« il n'est pas si facile de remettre les deux pieds sur la rive des vivants »
Le titre de ce récit,
le Lambeau, résume assez bien, à lui seul, l'état du corps de
Philippe Lançon au lendemain de l'attentat de
Charlie Hebdo. Après le 7 janvier 2015, plus rien ne sera jamais comme avant. Autobiographique, ce livre l'est évidemment, mais il s'agit avant tout pour l'auteur de décrire, de « circonscrire la nature de l'évènement » qui a modifié sa vie. Les mots pour cela ont-ils assez de force?

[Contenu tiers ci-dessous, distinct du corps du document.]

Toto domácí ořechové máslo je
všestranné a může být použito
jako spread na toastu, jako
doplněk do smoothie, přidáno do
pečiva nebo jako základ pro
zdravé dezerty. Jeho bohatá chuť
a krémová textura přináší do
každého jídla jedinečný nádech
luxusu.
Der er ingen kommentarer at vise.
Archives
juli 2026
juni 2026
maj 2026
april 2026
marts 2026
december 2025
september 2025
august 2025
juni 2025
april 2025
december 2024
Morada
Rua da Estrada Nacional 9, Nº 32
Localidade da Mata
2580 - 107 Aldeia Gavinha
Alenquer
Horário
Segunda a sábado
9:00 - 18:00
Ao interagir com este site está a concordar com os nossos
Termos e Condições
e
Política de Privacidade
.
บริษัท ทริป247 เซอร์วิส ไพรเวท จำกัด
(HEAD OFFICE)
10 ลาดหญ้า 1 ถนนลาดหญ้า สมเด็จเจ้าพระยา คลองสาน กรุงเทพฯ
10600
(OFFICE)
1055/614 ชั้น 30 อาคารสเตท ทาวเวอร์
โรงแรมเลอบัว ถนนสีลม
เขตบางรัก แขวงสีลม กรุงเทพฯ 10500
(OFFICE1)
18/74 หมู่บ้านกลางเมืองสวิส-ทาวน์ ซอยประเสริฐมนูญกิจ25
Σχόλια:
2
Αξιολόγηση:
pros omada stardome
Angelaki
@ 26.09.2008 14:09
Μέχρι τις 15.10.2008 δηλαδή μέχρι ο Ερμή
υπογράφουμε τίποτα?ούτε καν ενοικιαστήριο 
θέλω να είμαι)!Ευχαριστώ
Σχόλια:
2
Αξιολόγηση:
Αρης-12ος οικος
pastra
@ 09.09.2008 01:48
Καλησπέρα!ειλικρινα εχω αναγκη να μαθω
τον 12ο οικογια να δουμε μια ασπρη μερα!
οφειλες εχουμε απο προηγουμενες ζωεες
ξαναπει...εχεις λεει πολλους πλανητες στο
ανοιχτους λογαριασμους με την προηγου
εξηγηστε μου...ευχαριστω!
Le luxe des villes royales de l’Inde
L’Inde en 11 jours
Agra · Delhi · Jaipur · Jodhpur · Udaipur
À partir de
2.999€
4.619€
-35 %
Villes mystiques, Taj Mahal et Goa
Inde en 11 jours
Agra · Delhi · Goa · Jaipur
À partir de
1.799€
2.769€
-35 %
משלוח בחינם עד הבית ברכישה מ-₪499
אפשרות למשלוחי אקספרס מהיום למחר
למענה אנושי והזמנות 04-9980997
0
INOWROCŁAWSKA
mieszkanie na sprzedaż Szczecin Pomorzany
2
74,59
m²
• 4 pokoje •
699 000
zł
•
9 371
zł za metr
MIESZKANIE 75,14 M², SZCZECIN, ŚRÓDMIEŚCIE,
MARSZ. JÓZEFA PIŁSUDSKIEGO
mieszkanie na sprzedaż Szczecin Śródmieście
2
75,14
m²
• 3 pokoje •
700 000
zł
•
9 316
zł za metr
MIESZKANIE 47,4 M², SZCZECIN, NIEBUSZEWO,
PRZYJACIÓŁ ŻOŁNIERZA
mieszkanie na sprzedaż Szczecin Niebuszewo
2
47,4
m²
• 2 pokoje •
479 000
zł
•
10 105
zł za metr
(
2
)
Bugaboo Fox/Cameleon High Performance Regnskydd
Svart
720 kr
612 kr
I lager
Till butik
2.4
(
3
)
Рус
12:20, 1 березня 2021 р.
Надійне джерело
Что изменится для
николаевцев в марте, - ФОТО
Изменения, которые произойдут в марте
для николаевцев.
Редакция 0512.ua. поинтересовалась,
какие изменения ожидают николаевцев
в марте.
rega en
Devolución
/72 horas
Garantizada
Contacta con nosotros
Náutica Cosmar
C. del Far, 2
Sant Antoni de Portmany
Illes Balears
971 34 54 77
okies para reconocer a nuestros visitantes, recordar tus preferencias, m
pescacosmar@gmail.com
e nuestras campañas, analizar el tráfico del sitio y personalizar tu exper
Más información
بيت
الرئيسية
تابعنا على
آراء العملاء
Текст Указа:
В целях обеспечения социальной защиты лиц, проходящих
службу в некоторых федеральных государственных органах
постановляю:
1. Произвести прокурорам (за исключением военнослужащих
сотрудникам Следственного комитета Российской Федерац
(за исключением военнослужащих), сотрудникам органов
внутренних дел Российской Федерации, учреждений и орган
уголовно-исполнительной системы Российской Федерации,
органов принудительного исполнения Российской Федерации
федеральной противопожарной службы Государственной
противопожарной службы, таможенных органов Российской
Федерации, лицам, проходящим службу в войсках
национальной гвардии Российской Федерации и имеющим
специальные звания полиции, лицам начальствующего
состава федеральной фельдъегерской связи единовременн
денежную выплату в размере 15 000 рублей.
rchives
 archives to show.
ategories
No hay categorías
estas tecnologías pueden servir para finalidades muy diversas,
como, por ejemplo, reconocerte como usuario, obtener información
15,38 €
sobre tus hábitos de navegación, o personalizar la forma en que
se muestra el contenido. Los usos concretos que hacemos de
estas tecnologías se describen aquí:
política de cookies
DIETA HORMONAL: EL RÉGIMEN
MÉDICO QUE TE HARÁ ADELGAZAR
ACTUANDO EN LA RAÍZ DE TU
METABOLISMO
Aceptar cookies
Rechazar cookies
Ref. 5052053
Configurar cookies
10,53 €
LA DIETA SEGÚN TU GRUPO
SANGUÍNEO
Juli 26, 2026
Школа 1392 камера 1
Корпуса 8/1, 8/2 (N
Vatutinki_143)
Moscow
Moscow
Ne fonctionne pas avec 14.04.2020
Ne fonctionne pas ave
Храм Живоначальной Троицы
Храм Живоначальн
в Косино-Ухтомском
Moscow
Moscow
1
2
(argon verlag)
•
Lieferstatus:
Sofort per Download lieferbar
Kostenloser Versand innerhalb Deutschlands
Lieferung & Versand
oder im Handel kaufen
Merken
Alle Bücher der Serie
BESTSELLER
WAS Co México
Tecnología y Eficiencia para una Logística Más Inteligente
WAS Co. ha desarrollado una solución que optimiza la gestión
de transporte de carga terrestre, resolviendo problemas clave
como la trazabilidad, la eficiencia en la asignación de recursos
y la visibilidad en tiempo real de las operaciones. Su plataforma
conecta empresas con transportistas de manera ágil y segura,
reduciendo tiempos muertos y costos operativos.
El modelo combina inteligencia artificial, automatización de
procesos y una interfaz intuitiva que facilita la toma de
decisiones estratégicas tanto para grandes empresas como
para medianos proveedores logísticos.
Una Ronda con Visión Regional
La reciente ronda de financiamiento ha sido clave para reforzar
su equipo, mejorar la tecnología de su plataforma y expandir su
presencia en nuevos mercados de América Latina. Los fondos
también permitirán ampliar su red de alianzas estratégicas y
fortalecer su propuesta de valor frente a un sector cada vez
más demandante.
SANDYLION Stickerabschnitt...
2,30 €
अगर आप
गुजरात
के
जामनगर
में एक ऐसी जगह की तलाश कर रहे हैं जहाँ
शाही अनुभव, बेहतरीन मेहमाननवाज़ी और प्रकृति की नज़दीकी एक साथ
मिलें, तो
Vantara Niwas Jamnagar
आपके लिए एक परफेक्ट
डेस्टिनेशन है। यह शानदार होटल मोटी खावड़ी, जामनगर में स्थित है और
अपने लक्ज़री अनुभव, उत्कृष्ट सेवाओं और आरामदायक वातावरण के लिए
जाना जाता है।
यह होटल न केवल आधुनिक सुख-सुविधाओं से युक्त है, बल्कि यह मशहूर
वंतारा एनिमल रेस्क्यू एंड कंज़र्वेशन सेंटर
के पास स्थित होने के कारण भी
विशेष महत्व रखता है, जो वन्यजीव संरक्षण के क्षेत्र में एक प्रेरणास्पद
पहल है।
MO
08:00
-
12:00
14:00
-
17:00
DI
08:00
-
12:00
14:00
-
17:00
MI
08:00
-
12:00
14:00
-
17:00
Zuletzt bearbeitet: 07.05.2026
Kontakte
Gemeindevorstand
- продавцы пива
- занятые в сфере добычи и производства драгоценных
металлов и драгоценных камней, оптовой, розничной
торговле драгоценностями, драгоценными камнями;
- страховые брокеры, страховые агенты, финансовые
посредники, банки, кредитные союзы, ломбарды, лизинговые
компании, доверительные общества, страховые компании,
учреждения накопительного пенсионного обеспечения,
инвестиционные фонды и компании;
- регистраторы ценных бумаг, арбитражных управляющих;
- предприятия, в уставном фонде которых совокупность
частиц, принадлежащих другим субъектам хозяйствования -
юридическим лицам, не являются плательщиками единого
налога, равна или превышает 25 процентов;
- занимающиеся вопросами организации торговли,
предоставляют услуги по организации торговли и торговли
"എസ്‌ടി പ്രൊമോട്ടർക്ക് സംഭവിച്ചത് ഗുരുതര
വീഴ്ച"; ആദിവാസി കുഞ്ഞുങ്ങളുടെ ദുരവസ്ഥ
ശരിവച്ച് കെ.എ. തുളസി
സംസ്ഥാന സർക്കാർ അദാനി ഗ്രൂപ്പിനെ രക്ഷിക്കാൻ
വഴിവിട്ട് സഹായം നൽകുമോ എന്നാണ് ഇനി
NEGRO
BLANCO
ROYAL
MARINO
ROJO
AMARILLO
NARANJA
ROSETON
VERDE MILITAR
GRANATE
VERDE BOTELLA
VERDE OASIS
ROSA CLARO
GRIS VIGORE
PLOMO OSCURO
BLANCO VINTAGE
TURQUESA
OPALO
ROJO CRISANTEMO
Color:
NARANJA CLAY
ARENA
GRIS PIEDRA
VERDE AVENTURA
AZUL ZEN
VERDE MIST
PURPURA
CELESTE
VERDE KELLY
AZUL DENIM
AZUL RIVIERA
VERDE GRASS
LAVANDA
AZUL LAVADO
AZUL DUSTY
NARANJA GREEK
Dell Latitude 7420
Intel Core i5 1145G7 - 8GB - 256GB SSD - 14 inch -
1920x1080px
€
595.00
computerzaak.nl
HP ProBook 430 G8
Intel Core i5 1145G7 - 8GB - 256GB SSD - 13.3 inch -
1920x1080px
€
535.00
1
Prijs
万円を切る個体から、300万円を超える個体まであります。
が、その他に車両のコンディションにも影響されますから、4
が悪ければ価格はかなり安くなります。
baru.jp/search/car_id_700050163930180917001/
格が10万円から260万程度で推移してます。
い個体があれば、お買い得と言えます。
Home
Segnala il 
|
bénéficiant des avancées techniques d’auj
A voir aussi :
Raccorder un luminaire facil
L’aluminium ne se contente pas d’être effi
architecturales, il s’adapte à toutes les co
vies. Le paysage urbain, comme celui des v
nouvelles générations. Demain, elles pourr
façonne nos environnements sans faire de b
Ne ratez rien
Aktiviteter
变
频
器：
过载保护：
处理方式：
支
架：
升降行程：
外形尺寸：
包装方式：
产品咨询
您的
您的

Philippe Lançon s'interroge, scrute, analyse, refuse la fonction thérapeutique de l'écriture, même si écrire lui a sans doute permis de survivre. Où est la mort , où est la vie en effet? est-on un survivant ou un revenant? On ne voit jamais poindre le moindre sentiment de haine à l'égard des frères K. Réduits à leurs initiales, ils ne méritent pas d'être nommés; et les descriptions approfondies des multiples opérations subies, les détails cliniques sur les soins prodigués, la durée de la reconstruction sont à eux seuls suffisamment éloquents pour témoigner de la barbarie des terroristes et de la souffrance infligée aux survivants. le réconfort, la réparation,
Philippe Lançon les trouve dans la littérature, la musique et la peinture. « Je voulais un peu de beauté ». Durant ces mois d'hôpital, il lit, relit
Proust, Kafka,
Flaubert,
Baudelaire et tant d'autres. Accompagné des policiers qui le protègent, il parvient à s'extraire de l'hôpital pour visiter des expositions, l'une au musée Guimet, l'autre au Louvre ou au Grand Palais. le jardin de l'hôpital militaire des Invalides devient le jardin d'hiver de Manet, autant de métamorphoses qui enclenchent les mécanismes de survie. Dans cette chambre d'hôpital, de petits miracles se produisent comme ce jour où Gabriel, le violoniste, interprète La Chaconne de Bach. Au milieu de ce processus, la famille profondément aimante, les amis, nombreux, Marilyn, Gabriela, l'amoureuse excentrique, tous jouent un rôle primordial. Et puis il y a le personnel médical, les infirmières parfois fragiles, la guerrière, Chloé, sa chirurgienne dont il fait une héroïne de roman. Ainsi, la chambre d'hôpital devient-elle un « cocon » dont il va bien falloir sortir. Et le retour à la vie est difficile.
Philippe Lançon évoque la culpabilité du survivant mais aussi celle du patient. Si le chagrin et la tristesse sont là, compagnons discrets d'une vie à reconstruire, l'autodérision surgit par instants comme remède à la mélancolie.
Le récit n'est pas chronologique, il emprunte des détours » à sauts et à gambades » comme dirait
Montaigne.
Philippe Lançon écrit pour se souvenir de tout ce qu'il a failli oublier, de tout ce qu'il a perdu. la mémoire est au coeur de son récit tout comme l'art et la beauté. Les terroristes n'ont pas gagné. « Rien n'est pardonné, tout est oublié » écrit-il en citant
Milan Kundera. On quitte ce livre, secoué, bouleversé, avec l'étrange impression de s'être fait un ami.